▶
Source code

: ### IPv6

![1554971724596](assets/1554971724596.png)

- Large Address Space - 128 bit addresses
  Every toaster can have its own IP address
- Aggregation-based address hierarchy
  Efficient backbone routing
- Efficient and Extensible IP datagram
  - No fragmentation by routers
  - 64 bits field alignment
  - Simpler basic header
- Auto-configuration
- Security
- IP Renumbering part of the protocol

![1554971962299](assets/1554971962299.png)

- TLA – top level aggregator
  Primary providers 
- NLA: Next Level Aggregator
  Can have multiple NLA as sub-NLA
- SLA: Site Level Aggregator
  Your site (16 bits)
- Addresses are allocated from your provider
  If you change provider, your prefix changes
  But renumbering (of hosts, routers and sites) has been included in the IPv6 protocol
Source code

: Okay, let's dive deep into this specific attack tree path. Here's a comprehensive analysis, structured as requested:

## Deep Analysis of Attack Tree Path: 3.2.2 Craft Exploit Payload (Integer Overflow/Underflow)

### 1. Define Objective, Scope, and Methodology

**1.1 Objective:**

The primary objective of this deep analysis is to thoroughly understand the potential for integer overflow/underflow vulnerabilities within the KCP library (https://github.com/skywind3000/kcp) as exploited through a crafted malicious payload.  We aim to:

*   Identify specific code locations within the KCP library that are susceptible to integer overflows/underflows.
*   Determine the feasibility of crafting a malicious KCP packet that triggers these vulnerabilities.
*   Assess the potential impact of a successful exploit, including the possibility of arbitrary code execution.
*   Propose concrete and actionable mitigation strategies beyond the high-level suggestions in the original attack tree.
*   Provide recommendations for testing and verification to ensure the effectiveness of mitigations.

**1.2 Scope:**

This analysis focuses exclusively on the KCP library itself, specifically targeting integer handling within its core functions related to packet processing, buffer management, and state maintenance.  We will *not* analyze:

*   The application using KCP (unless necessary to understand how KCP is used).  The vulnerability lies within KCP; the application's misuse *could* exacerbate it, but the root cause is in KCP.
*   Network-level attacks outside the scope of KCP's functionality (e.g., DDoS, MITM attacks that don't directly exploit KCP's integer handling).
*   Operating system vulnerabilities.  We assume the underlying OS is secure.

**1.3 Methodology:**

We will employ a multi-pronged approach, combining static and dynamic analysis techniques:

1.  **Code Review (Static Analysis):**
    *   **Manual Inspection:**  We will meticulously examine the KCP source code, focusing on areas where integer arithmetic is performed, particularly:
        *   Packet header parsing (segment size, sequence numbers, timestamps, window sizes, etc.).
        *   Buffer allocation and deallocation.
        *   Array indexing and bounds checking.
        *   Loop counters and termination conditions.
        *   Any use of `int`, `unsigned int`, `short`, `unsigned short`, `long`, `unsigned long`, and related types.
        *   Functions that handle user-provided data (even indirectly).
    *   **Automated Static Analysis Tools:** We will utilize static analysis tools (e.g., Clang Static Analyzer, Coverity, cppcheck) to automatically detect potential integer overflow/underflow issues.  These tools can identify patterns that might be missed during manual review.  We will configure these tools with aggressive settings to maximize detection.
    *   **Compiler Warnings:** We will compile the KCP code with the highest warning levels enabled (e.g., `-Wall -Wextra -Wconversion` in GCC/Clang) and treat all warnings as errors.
◀
### [EXERCISE REQUIREMENTS]
Copy out the lines from the one containing "cause is in KCP." through the one containing "We will employ", both lines included, and keep them unchanged.

### [OUTPUT FOR THIS EXERCISE]
*   The application using KCP (unless necessary to understand how KCP is used).  The vulnerability lies within KCP; the application's misuse *could* exacerbate it, but the root cause is in KCP.
*   Network-level attacks outside the scope of KCP's functionality (e.g., DDoS, MITM attacks that don't directly exploit KCP's integer handling).
*   Operating system vulnerabilities.  We assume the underlying OS is secure.

**1.3 Methodology:**

We will employ a multi-pronged approach, combining static and dynamic analysis techniques:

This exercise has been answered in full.